Der Gerichtshof betonte, dass das Recht auf Religionsfreiheit die Vertragsstaaten der Europäischen Menschenrechtskonvention nicht dazu verpflichte, ein Sonderrecht für Religionsgemeinschaften zu schaffen und diesen bestimmte Privilegien zu gewähren. Wenn ein Staat jedoch ein Sonderrechtsregime geschaffen habe, sei er verpflichtet, zu gewährleisten, dass mit dessen Anwendung keine Diskriminierungen einhergingen. Bezogen auf den vorliegenden Fall dürfe die Anwendung dieses Sonderrechts insbesondere nicht dazu führen, dass gegen den Willen des Erblassers, welcher sich entschieden hatte, ein Testament nach staatlichem Recht aufzusetzen, islamisches Recht auf den Erbvorgang zur Anwendung gelangt.

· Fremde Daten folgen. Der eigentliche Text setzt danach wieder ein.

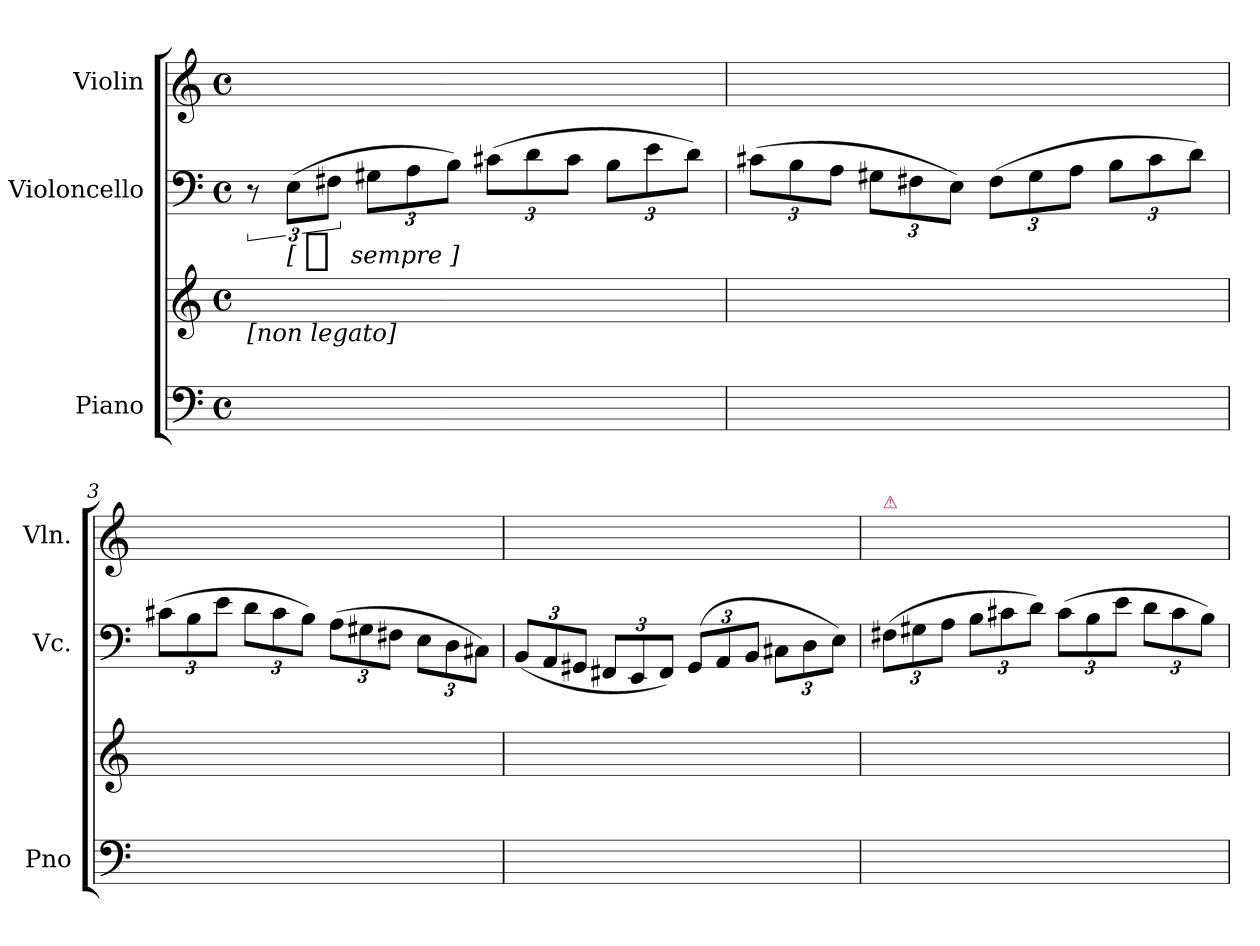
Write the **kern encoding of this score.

**kern	**kern	**kern	**dynam	**kern
*part3	*part3	*part2	*part2	*part1
*staff4	*staff3	*staff2	*staff2	*staff1
*I"Piano	*	*I"Violoncello	*	*I"Violin
*I'Pno	*	*I'Vc.	*	*I'Vln.
*clefF4	*clefG2	*clefF4	*	*clefG2
*k[]	*k[]	*k[]	*	*k[]
*C:	*C:	*C:	*	*C:
*M4/4	*M4/4	*M4/4	*	*M4/4
*met(c)	*met(c)	*met(c)	*	*met(c)
=1	=1	=1	=1	=1
!	!LO:TX:b:i:t=[non legato]	!	!	!
8ryy	16ryy	12r	.	8ryy
.	16ryy	.	.	.
!	!	!	!LO:DY:t=[ %s sempre ]	!
.	.	(12EL	ff	.
8ryy	16ryy	.	.	8ryy
.	.	12F#XJ	.	.
.	16ryy	.	.	.
8ryy	16ryy	12G#XL	.	8ryy
.	16ryy	.	.	.
.	.	12A	.	.
8ryy	16ryy	.	.	8ryy
.	.	12BJ)	.	.
.	16ryy	.	.	.
8ryy	16ryy	(12c#XL	.	8ryy
.	16ryy	.	.	.
.	.	12d	.	.
8ryy	16ryy	.	.	8ryy
.	.	12c#J	.	.
.	16ryy	.	.	.
8ryy	16ryy	12BL	.	8ryy
.	16ryy	.	.	.
.	.	12e	.	.
8ryy	16ryy	.	.	8ryy
.	.	12dJ)	.	.
.	16ryy	.	.	.
=2	=2	=2	=2	=2
8ryy	16ryy	(12c#XL	.	8ryy
.	16ryy	.	.	.
.	.	12B	.	.
8ryy	16ryy	.	.	8ryy
.	.	12AJ	.	.
.	16ryy	.	.	.
8ryy	16ryy	12G#XL	.	8ryy
.	16ryy	.	.	.
.	.	12F#X	.	.
8ryy	16ryy	.	.	8ryy
.	.	12EJ)	.	.
.	16ryy	.	.	.
8ryy	16ryy	(12F#L	.	8ryy
.	16ryy	.	.	.
.	.	12G#	.	.
8ryy	16ryy	.	.	8ryy
.	.	12AJ	.	.
.	16ryy	.	.	.
8ryy	16ryy	12BL	.	8ryy
.	16ryy	.	.	.
.	.	12c#	.	.
8ryy	16ryy	.	.	8ryy
.	.	12dJ)	.	.
.	16ryy	.	.	.
=3	=3	=3	=3	=3
8ryy	16ryy	(12c#XL	.	8ryy
.	16ryy	.	.	.
.	.	12B	.	.
8ryy	16ryy	.	.	8ryy
.	.	12eJ	.	.
.	16ryy	.	.	.
8ryy	16ryy	12dL	.	8ryy
.	16ryy	.	.	.
.	.	12c#	.	.
8ryy	16ryy	.	.	8ryy
.	.	12BJ)	.	.
.	16ryy	.	.	.
8ryy	16ryy	(12AL	.	8ryy
.	16ryy	.	.	.
.	.	12G#X	.	.
8ryy	16ryy	.	.	8ryy
.	.	12F#XJ	.	.
.	16ryy	.	.	.
8ryy	16ryy	12EL	.	8ryy
.	16ryy	.	.	.
.	.	12D	.	.
8ryy	16ryy	.	.	8ryy
.	.	12C#XJ)	.	.
.	16ryy	.	.	.
=4	=4	=4	=4	=4
8ryy	16ryy	(12BBL	.	8ryy
.	16ryy	.	.	.
.	.	12AA	.	.
8ryy	16ryy	.	.	8ryy
.	.	12GG#XJ	.	.
.	16ryy	.	.	.
8ryy	16ryy	12FF#XL	.	8ryy
.	16ryy	.	.	.
.	.	12EE	.	.
8ryy	16ryy	.	.	8ryy
.	.	12FF#J)	.	.
.	16ryy	.	.	.
8ryy	16ryy	(12GG#L	.	8ryy
.	16ryy	.	.	.
.	.	12AA	.	.
8ryy	16ryy	.	.	8ryy
.	.	12BBJ	.	.
.	16ryy	.	.	.
8ryy	16ryy	12C#XL	.	8ryy
.	16ryy	.	.	.
.	.	12D	.	.
8ryy	16ryy	.	.	8ryy
.	.	12EJ)	.	.
.	16ryy	.	.	.
=5	=5	=5	=5	=5
!	!	!	!	!LO:TX:a:color=crimson:t=⚠
8ryy	16ryy	(12F#XL	.	8ryy
.	16ryy	.	.	.
.	.	12G#X	.	.
8ryy	16ryy	.	.	8ryy
.	.	12AJ	.	.
.	16ryy	.	.	.
8ryy	16ryy	12BL	.	8ryy
.	16ryy	.	.	.
.	.	12c#X	.	.
8ryy	16ryy	.	.	8ryy
.	.	12dJ)	.	.
.	16ryy	.	.	.
8ryy	16ryy	(12c#L	.	8ryy
.	16ryy	.	.	.
.	.	12B	.	.
8ryy	16ryy	.	.	8ryy
.	.	12eJ	.	.
.	16ryy	.	.	.
8ryy	16ryy	12dL	.	8ryy
.	16ryy	.	.	.
.	.	12c#	.	.
8ryy	16ryy	.	.	8ryy
.	.	12BJ)	.	.
.	16ryy	.	.	.
=	=	=	=	=
*-	*-	*-	*-	*-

Die Versagung der Wahlfreiheit zwischen der Anwendbarkeit religiösen oder staatlichen Rechts, verletzt das Selbstbestimmungsrecht eines Mitglieds einer religiösen Minderheit in gravierender Weise. Jede Person, die einer nationalen Minderheit angehört, hat das Recht, frei zu entscheiden, ob sie als solche behandelt werden möchte oder nicht.
Kritik internationaler Organisationen an der Anwendung islamischen Rechts
Im Rahmen seiner Abwägung merkte der Gerichtshof überdies an, dass verschiedene internationale Organisationen ihre Besorgnis bezüglich der Anwendung islamischen Rechts anstelle des staatlichen Rechts auf die muslimische Minderheit in Griechenland geäußert hätten, da damit u.a. Diskriminierungen von Frauen und Kindern einhergingen. Der Menschenrechtsbeauftragte des Europarates hatte beispielsweise erklärt, dass die Anwendung islamischen Rechts auf familien- und erbrechtliche Streitigkeiten mit den internationalen menschenrechtlichen Verpflichtungen Griechenlands nicht in Einklang zu bringen sei. Auch in der griechischen Rechtsprechung sei, so der EGMR, umstritten, ob die Anwendung islamischen Rechts mit dem Gleichbehandlungsgrundsatz und den internationalen Menschenrechtsstandards vereinbar sei.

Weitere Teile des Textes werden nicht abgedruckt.